**** DATASET ENTRIES ****
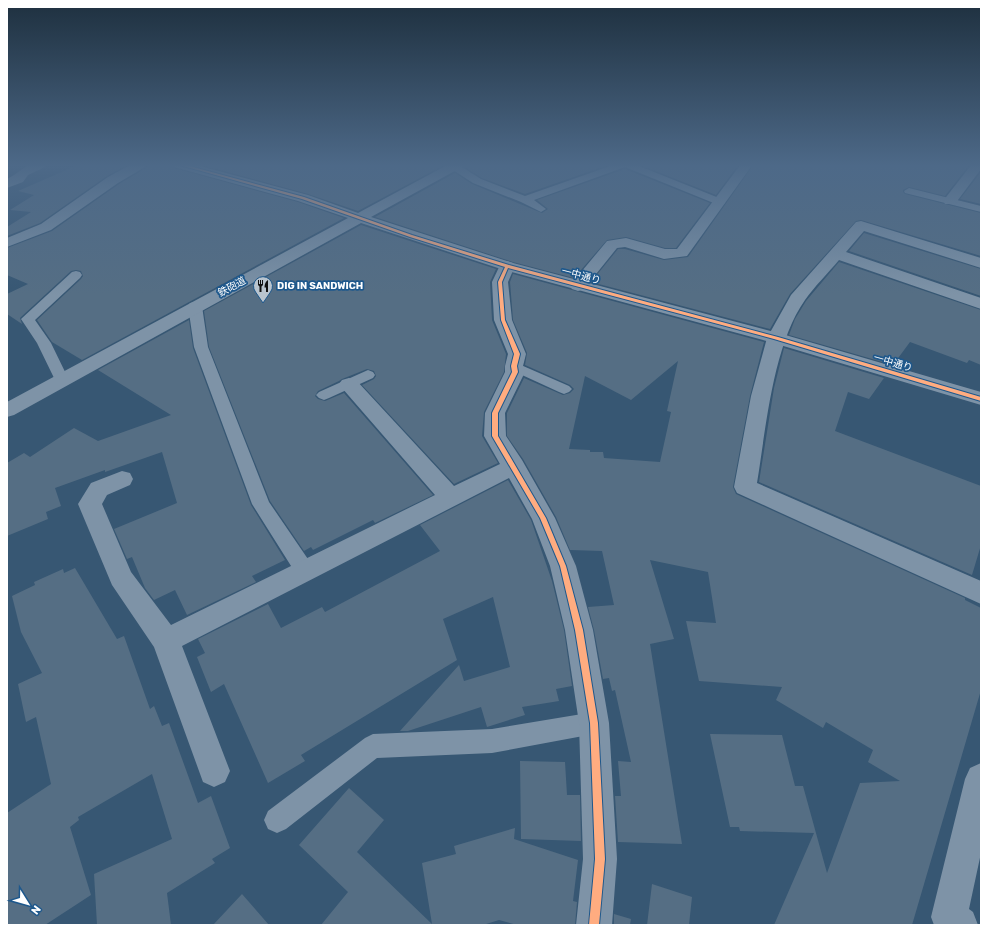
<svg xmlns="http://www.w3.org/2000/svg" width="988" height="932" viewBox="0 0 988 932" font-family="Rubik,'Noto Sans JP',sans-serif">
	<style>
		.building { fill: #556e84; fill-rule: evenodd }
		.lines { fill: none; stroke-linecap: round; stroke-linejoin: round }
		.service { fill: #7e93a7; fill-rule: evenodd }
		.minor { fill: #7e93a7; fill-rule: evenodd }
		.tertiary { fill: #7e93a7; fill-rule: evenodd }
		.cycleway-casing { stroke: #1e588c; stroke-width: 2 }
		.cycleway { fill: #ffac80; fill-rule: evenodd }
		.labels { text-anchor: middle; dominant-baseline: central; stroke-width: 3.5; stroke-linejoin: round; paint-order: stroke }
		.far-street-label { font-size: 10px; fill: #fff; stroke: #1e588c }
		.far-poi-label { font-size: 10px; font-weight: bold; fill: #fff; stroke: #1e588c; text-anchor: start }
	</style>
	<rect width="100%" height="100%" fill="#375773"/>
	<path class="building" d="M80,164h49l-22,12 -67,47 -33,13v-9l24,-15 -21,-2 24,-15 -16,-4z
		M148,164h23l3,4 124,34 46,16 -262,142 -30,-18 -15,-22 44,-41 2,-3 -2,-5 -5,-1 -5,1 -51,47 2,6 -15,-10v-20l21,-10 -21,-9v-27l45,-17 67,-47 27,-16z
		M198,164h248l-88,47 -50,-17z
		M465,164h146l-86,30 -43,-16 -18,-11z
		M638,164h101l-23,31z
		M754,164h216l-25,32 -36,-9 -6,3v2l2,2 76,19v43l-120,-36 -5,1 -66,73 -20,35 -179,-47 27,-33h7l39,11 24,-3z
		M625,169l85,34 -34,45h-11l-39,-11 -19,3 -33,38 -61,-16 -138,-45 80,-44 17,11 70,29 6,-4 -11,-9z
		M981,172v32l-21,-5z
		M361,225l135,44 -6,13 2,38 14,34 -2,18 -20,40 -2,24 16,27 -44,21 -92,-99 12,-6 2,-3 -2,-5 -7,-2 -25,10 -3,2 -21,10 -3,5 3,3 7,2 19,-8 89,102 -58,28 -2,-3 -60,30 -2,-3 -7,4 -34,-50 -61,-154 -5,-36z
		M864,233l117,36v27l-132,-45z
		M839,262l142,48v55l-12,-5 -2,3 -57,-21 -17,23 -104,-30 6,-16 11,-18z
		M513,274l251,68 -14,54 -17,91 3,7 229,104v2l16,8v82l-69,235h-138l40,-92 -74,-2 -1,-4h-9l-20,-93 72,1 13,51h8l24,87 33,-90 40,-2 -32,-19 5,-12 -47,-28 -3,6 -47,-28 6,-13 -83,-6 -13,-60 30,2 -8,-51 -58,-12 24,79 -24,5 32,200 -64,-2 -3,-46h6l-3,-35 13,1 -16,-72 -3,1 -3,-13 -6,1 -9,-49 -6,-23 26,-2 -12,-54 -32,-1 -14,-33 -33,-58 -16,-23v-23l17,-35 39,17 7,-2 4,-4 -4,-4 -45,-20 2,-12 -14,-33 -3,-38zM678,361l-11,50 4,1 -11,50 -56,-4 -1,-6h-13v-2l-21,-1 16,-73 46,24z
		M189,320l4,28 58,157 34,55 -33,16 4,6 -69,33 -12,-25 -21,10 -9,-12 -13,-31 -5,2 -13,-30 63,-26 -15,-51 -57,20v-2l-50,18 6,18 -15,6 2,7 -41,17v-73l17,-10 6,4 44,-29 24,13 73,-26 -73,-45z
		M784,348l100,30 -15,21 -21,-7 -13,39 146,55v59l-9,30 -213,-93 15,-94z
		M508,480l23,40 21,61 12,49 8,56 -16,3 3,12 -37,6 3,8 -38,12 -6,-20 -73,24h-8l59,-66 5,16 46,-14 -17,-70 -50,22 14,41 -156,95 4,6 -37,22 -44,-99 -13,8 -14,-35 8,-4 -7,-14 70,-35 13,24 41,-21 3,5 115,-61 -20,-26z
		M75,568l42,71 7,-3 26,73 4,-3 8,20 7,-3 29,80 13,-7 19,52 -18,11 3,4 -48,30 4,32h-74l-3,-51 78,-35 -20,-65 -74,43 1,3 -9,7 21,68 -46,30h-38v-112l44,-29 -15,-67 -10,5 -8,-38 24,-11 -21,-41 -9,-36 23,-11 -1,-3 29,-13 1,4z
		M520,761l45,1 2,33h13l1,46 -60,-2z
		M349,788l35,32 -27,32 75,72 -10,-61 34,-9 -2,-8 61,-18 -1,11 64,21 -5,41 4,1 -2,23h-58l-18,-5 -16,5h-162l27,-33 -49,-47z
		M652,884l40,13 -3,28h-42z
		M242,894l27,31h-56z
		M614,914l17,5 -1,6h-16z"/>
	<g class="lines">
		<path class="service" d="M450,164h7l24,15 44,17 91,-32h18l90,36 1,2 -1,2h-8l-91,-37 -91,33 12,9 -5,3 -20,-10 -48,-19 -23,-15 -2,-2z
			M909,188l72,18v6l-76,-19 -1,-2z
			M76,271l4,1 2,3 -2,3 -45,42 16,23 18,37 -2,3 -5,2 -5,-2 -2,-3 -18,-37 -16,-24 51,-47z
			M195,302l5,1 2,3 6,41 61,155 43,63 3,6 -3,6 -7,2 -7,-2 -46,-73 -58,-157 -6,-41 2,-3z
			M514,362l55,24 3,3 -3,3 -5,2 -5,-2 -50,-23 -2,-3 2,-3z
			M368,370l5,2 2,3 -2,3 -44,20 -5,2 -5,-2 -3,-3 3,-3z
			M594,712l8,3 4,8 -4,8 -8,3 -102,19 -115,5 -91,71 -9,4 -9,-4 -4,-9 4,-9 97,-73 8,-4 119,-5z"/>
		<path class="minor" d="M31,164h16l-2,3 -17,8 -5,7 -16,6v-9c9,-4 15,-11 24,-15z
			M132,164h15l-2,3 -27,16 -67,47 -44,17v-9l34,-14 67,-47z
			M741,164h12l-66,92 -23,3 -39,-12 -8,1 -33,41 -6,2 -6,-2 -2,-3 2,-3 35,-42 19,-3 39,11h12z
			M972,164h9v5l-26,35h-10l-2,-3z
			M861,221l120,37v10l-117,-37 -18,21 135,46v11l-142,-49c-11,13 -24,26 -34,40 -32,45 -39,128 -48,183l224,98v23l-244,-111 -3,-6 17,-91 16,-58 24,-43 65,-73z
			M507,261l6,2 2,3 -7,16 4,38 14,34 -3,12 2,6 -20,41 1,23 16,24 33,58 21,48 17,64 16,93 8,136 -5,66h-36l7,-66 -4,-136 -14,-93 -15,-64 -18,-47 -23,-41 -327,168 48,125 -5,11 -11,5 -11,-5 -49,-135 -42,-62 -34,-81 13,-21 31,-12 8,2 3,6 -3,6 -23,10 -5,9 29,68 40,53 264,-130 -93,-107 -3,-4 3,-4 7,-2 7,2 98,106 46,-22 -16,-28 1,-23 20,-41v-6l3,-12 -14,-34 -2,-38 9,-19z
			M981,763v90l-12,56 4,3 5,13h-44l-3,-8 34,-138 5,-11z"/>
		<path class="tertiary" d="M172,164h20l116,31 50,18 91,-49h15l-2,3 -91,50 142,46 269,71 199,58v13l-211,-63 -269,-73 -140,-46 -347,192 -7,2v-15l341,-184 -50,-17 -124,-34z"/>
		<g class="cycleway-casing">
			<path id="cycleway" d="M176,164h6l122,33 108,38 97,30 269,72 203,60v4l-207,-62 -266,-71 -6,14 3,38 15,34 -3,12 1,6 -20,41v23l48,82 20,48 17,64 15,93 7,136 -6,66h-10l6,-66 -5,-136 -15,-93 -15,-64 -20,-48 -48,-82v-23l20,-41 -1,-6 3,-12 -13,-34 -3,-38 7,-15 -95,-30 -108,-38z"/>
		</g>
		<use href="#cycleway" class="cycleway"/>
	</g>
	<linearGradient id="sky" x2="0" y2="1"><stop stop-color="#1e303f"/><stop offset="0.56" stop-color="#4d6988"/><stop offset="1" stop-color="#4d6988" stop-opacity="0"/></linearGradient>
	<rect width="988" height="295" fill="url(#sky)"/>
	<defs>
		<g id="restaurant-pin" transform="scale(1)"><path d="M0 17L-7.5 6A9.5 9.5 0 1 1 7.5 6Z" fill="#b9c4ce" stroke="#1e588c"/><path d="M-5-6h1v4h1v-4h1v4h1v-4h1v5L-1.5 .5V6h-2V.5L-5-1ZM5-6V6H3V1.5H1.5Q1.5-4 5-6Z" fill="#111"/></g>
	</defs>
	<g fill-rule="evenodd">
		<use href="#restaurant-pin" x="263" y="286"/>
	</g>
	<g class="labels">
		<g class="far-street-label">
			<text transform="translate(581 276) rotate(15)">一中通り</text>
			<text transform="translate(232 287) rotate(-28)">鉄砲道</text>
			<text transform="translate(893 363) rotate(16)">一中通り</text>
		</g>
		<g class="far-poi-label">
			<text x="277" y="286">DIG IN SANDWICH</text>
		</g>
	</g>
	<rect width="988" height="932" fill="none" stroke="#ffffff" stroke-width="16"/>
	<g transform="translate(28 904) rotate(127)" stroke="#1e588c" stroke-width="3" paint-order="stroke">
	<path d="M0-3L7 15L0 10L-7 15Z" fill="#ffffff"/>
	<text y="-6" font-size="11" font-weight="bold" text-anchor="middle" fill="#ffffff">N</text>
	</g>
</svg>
****
**** DATASET ENTRIES ****
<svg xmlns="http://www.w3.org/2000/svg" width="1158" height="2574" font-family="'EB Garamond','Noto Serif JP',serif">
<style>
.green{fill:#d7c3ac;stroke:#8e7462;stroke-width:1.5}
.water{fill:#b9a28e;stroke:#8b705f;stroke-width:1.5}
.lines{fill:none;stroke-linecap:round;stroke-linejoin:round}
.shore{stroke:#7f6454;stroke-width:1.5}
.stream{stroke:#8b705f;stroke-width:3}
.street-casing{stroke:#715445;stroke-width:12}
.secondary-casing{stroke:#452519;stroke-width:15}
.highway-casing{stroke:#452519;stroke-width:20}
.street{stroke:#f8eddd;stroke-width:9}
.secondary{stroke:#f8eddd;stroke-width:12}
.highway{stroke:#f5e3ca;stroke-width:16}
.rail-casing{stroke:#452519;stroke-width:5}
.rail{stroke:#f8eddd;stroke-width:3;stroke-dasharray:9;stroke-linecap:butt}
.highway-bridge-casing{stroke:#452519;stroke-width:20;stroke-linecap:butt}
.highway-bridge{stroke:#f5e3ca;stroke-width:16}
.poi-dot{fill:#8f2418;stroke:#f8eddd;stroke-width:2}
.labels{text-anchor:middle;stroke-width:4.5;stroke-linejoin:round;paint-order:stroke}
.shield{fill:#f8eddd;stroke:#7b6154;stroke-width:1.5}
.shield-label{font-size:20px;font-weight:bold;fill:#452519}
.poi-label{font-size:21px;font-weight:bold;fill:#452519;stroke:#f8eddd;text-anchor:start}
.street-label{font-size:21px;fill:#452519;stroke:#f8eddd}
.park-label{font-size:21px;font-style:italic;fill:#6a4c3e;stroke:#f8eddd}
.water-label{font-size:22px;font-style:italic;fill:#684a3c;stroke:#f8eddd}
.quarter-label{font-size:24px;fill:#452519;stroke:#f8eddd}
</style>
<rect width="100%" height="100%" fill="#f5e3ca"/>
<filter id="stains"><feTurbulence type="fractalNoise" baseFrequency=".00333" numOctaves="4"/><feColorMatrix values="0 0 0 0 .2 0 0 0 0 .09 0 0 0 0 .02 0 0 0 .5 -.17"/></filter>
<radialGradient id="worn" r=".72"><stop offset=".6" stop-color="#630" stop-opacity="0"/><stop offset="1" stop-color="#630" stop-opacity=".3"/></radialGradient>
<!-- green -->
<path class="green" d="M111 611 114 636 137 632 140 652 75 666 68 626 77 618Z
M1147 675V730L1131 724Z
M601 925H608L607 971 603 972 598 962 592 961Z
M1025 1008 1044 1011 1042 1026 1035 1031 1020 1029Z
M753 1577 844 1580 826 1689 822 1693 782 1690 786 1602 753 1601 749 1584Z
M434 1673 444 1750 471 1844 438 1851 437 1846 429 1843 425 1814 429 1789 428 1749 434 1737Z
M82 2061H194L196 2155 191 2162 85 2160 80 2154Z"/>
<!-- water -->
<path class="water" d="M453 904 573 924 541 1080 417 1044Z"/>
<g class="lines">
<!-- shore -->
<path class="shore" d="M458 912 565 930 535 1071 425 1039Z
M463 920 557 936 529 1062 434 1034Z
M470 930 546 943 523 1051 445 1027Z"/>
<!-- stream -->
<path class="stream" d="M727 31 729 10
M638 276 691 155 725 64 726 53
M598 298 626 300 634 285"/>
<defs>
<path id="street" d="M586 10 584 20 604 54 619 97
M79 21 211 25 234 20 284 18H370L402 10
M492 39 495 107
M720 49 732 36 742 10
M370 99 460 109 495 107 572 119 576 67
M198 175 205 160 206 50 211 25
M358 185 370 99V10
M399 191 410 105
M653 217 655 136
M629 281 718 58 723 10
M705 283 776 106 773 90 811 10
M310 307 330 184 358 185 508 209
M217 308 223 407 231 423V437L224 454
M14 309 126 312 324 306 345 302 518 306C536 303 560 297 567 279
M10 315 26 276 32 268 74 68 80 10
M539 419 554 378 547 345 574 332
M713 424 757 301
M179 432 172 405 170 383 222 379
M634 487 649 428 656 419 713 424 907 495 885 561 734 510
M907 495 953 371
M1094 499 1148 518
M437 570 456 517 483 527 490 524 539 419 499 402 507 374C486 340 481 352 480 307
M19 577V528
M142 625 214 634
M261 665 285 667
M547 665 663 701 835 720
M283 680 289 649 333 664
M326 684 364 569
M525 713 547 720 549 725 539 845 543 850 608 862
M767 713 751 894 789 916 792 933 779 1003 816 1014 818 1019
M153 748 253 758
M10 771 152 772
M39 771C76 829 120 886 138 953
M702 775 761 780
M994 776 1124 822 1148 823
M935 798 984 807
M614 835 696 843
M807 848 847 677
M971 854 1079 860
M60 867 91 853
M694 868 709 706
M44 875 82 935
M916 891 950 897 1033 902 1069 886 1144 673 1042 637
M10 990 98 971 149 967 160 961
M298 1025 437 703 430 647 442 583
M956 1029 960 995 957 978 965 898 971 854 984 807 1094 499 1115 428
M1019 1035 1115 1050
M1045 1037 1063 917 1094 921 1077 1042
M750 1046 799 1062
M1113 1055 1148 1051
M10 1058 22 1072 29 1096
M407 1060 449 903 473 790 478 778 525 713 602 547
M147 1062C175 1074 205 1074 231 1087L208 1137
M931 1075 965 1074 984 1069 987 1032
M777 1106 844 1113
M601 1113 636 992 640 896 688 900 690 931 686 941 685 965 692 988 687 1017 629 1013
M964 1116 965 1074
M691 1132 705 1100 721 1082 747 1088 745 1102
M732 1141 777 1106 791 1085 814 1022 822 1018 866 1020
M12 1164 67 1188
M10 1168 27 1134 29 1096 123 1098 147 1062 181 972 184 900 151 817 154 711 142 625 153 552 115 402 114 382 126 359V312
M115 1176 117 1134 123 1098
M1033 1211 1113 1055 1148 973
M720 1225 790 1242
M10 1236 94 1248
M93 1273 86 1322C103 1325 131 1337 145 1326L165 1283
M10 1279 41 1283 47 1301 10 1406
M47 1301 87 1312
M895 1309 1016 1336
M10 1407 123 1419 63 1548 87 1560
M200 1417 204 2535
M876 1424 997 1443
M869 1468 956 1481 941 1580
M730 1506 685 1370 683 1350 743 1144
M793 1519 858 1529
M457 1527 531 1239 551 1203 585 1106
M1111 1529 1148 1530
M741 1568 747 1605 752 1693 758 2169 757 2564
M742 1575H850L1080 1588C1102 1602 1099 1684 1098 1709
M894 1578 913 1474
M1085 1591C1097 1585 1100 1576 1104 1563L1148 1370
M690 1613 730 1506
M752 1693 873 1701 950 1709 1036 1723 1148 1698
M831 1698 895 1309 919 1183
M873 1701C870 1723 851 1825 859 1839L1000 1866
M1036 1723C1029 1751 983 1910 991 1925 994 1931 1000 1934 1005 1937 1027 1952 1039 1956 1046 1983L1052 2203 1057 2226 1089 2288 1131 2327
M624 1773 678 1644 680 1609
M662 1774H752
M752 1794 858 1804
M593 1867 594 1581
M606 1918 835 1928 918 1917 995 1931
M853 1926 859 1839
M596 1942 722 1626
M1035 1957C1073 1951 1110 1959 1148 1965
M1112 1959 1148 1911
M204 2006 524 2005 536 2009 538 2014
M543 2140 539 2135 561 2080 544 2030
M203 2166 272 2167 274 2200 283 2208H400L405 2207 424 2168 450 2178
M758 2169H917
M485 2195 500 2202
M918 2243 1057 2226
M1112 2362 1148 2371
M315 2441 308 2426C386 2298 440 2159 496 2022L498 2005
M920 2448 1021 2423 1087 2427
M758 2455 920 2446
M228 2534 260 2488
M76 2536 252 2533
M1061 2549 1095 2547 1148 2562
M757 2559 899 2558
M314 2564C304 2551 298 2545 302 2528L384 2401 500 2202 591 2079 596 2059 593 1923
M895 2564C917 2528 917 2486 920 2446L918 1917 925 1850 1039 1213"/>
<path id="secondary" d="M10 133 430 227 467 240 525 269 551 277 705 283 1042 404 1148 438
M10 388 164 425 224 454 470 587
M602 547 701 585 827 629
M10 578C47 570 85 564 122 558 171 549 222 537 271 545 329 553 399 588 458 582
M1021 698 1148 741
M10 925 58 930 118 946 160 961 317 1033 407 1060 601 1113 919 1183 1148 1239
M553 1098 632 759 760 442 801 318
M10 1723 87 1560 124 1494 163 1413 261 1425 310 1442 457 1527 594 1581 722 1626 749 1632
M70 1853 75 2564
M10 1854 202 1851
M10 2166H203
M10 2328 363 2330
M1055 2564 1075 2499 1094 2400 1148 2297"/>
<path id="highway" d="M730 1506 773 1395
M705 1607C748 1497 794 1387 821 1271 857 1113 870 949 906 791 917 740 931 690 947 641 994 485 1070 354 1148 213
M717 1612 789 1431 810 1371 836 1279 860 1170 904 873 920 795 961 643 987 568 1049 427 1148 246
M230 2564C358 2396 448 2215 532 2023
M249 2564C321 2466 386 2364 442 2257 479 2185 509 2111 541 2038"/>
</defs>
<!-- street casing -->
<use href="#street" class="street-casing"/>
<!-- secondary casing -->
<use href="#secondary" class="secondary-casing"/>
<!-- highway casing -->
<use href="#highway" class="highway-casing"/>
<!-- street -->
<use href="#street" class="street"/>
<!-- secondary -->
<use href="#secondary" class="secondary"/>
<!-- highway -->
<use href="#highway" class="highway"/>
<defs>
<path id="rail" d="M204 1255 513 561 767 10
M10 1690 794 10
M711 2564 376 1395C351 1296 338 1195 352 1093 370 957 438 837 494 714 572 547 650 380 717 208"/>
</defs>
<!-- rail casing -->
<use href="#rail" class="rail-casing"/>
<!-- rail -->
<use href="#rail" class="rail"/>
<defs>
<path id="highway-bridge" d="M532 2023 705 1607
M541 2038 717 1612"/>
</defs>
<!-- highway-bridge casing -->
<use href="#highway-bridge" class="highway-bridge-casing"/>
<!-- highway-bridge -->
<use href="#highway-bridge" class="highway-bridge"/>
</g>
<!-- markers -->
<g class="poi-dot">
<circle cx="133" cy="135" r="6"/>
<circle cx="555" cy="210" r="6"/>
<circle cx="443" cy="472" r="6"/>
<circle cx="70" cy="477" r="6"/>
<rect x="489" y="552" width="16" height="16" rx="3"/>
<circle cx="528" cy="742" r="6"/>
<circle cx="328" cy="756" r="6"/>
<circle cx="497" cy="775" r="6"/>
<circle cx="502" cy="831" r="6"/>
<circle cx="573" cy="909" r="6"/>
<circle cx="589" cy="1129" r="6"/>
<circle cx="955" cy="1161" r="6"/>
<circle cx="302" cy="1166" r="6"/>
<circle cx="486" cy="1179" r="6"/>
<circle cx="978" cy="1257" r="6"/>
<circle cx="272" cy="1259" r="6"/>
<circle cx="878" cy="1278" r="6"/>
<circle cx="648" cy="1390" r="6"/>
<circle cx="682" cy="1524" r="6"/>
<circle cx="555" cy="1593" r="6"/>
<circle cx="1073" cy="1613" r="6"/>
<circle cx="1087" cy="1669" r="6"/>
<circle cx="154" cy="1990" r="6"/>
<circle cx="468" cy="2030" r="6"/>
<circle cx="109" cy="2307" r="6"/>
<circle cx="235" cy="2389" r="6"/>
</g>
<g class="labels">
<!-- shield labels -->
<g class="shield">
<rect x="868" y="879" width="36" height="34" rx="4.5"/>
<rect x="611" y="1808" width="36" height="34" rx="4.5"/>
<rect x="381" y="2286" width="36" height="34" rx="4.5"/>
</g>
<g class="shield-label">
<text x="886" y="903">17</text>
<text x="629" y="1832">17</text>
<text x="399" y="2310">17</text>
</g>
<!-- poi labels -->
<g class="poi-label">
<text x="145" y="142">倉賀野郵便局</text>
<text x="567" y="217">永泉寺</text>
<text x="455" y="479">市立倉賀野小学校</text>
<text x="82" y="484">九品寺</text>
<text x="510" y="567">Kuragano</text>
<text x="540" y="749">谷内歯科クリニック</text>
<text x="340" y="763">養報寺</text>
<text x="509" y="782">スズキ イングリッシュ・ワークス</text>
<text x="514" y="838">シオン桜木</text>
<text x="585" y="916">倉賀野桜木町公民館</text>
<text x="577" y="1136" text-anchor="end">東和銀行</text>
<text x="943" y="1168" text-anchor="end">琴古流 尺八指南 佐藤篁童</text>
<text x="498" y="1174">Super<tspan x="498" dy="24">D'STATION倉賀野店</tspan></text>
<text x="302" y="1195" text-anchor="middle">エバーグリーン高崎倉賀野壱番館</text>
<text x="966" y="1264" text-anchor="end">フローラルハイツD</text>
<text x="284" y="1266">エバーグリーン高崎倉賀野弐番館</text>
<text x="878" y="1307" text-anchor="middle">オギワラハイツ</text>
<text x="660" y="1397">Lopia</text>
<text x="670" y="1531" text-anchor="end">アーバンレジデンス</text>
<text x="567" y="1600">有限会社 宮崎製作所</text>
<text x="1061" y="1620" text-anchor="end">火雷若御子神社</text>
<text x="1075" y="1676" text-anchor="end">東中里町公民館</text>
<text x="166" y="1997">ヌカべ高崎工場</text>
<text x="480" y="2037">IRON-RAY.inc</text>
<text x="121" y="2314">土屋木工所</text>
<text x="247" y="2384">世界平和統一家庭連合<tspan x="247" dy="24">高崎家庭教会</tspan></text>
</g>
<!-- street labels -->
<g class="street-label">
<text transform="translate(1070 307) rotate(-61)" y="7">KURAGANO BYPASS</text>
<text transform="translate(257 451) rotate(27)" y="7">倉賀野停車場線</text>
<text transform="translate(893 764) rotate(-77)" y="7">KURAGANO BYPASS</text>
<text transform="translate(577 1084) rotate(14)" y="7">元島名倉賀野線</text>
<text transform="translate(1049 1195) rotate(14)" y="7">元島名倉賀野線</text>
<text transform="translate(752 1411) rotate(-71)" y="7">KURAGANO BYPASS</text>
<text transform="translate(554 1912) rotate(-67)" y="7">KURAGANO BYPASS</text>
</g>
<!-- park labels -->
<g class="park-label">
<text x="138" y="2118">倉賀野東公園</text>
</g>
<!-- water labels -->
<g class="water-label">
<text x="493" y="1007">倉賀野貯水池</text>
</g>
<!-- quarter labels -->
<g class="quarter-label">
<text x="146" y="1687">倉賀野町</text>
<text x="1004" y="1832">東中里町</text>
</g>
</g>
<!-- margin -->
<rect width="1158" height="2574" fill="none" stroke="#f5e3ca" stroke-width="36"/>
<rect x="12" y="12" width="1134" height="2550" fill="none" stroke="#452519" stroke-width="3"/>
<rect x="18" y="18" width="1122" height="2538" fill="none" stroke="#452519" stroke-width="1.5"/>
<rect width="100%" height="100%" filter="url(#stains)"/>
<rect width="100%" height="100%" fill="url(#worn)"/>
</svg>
****
TASK STATEMENT: The answer must consist of every line above that holds the string "butt", copied exactly.

ANSWER BOX:
.rail{stroke:#f8eddd;stroke-width:3;stroke-dasharray:9;stroke-linecap:butt}
.highway-bridge-casing{stroke:#452519;stroke-width:20;stroke-linecap:butt}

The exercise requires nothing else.